Dataset records:
+ + +

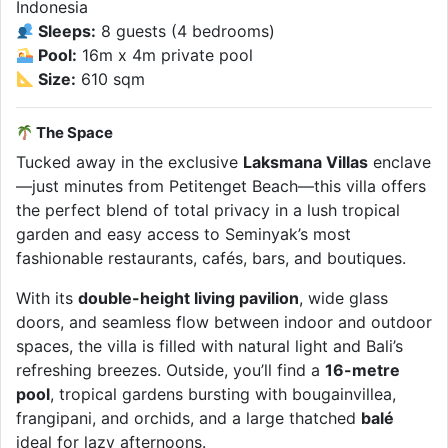
Indonesia
Sleeps:
8 guests (4 bedrooms)
Pool:
16m x 4m private pool
Size:
610 sqm
The Space
Tucked away in the exclusive
Laksmana Villas
enclave
—just minutes from Petitenget Beach—this villa offers
the perfect blend of total privacy in a lush tropical
garden and easy access to Seminyak’s most
fashionable restaurants, cafés, bars, and boutiques.
With its
double-height living pavilion
, wide glass
doors, and seamless flow between indoor and outdoor
spaces, the villa is filled with natural light and Bali’s
refreshing breezes. Outside, you’ll find a
16-metre
pool
, tropical gardens bursting with bougainvillea,
frangipani, and orchids, and a large thatched
balé
ideal for lazy afternoons.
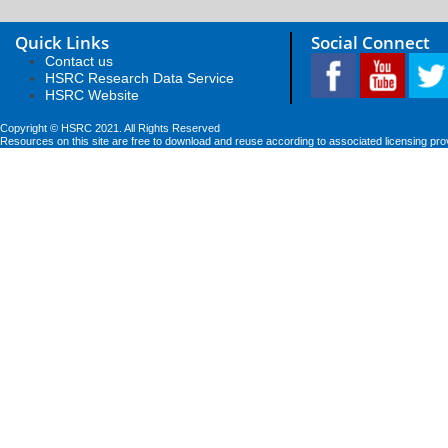
Quick Links
Social Connect
Contact us
HSRC Research Data Service
HSRC Website
Copyright © HSRC 2021. All Rights Reserved
Resources on this site are free to download and reuse according to associated licensing pro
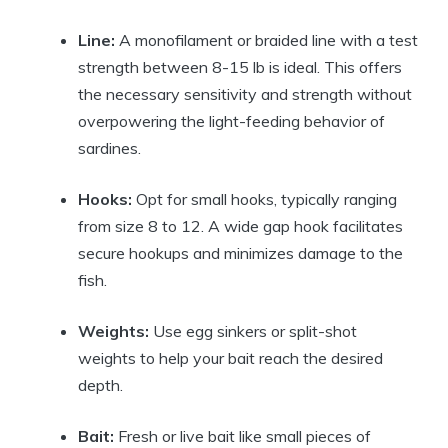
Line:
A monofilament or braided line with a test
strength between 8-15 lb is ideal. This offers
the necessary sensitivity and strength without
overpowering the light-feeding behavior of
sardines.
Hooks:
Opt for small hooks, typically ranging
from size 8 to 12. A wide gap hook facilitates
secure hookups and minimizes damage to the
fish.
Weights:
Use egg sinkers or split-shot
weights to help your bait reach the desired
depth.
Bait:
Fresh or live bait like small pieces of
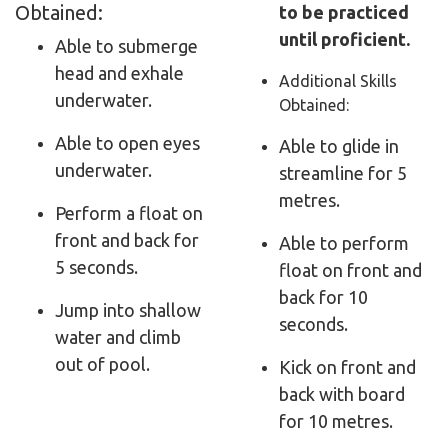
Obtained:
to be practiced
until proficient.
Able to submerge
head and exhale
Additional Skills
underwater.
Obtained:
Able to open eyes
Able to glide in
underwater.
streamline for 5
metres.
Perform a float on
front and back for
Able to perform
5 seconds.
float on front and
back for 10
Jump into shallow
seconds.
water and climb
out of pool.
Kick on front and
back with board
for 10 metres.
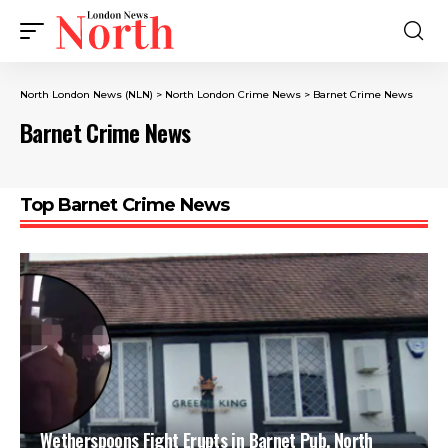
North London News (NLN)
>
North London Crime News​
>
Barnet Crime News
Barnet Crime News
Top Barnet Crime News
Wetherspoons Fight Erupts in Barnet Pub, North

+ + +

[Task item]
The lines to copy are those in the records above containing the word "HSRC".

[Solution to the exercise]
HSRC Research Data Service
HSRC Website
Copyright © HSRC 2021. All Rights Reserved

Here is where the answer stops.